GIVEN EXERCISE A: In the Cillian Ryan biography, transcribe the passage from "Ryan has advised" up to and including "in education services.".
GIVEN EXERCISE B:
Answer these questions using the Cillian Ryan biography:
(i) Which university awarded Ryan his Ph.D.?
(ii) What committee did Ryan chair from 2015 to 2020?
(iii) Which publisher issued the 2011 edited volume on financial market integration and growth?

EXCERPT PROVIDED:
****************************************
Professor Cillian Ryan is an academic economist and pro vice-chancellor at Nottingham Trent University.

Career
Ryan received his BA and MA in economics from University College Dublin and his Ph.D. from the University of Western Ontario. Prior to his current appointment, he was pro vice-chancellor at De Montfort University, Leicester (2014–2016), and was the founding dean of liberal arts & sciences at the University of Birmingham (2011–2014). Other roles at the University of Birmingham included deputy head of the College of Social Sciences, (2008–2014), head of the European Research Institute (2005–2008), director of the university's Jean Monnet European Centre of Excellence (1998–2014), and holder of the Jean Monnet Chair in European Economics (1998–2014).

Ryan has advised the European Commission, UNCTAD, the WTO and many national governments on matters relating to trade in services, particularly financial services and financial service regulations, ranging from NAFTA in the 1980s to the present day. During the Conservative-Liberal coalition from 2010-2015 he was an advisor to the UK Cabinet Office on the UK Treasury and BIS EU Balance of Competencies Reviews. More recently he has provided advice on a range of post-Brexit trade agreement proposals relating to trade in education services.

He was the chair of the Leicestershire Police Ethics, Integrity and Complaints Committee (2015-2020), a member of the board of the Economics Network, an honorary professor at the University of Birmingham, and has served in a variety of capacities the Higher Education Academy, the European Jean Monnet Network, and the Royal Economics Society (including running the UK Royal Economics Society Easter School from 1992 to 2001).

Research
His edited volumes include:

 "Financial Market Integration and Growth; Structural Change and Economic Dynamics in the European Union " P.J.J Welfens, Ryan, C, (eds). Springer-Verlag Heidelberg, 2011.
****************************************
Stored records:

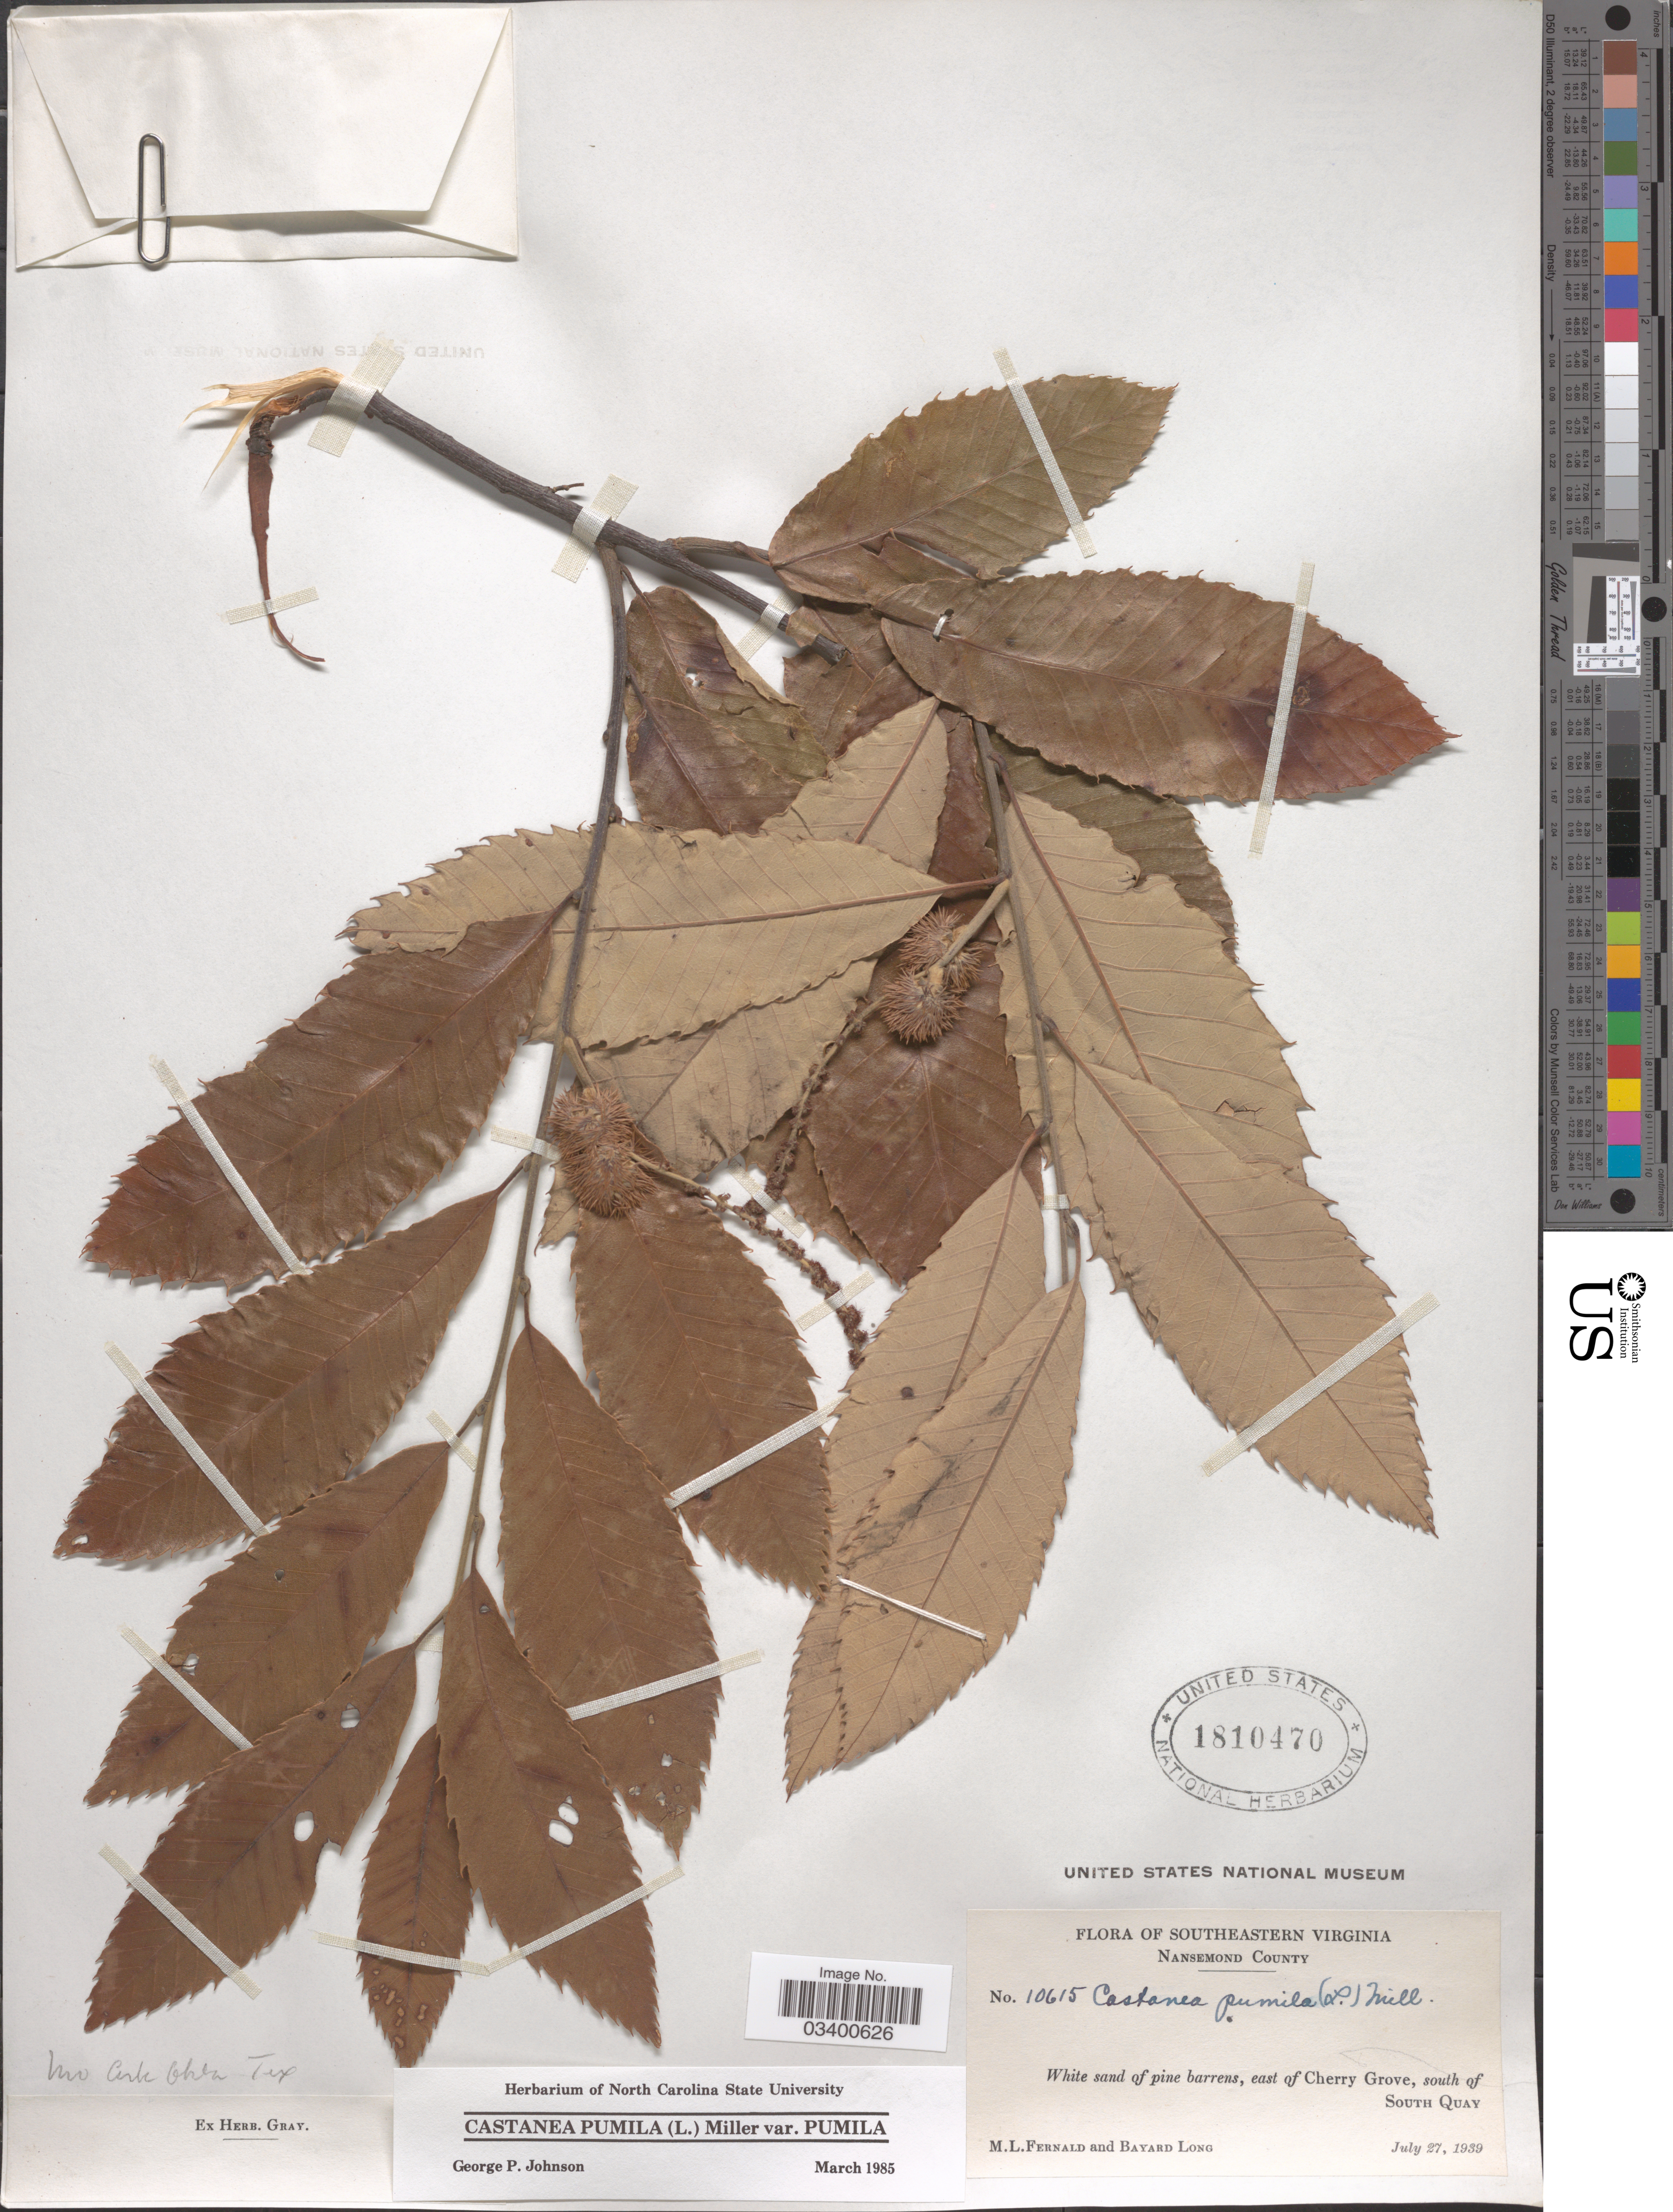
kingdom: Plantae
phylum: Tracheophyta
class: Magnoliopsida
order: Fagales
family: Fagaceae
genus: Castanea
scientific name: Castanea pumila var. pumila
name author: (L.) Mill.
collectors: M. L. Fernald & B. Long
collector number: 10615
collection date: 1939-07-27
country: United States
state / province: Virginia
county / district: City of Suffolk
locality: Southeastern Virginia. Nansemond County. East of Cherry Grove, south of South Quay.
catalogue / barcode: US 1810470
****************************************
FULL OUTPUT A:
Ryan has advised the European Commission, UNCTAD, the WTO and many national governments on matters relating to trade in services, particularly financial services and financial service regulations, ranging from NAFTA in the 1980s to the present day. During the Conservative-Liberal coalition from 2010-2015 he was an advisor to the UK Cabinet Office on the UK Treasury and BIS EU Balance of Competencies Reviews. More recently he has provided advice on a range of post-Brexit trade agreement proposals relating to trade in education services.

FULL OUTPUT B:
(i) The University of Western Ontario
(ii) The Leicestershire Police Ethics, Integrity and Complaints Committee
(iii) Springer-Verlag Heidelberg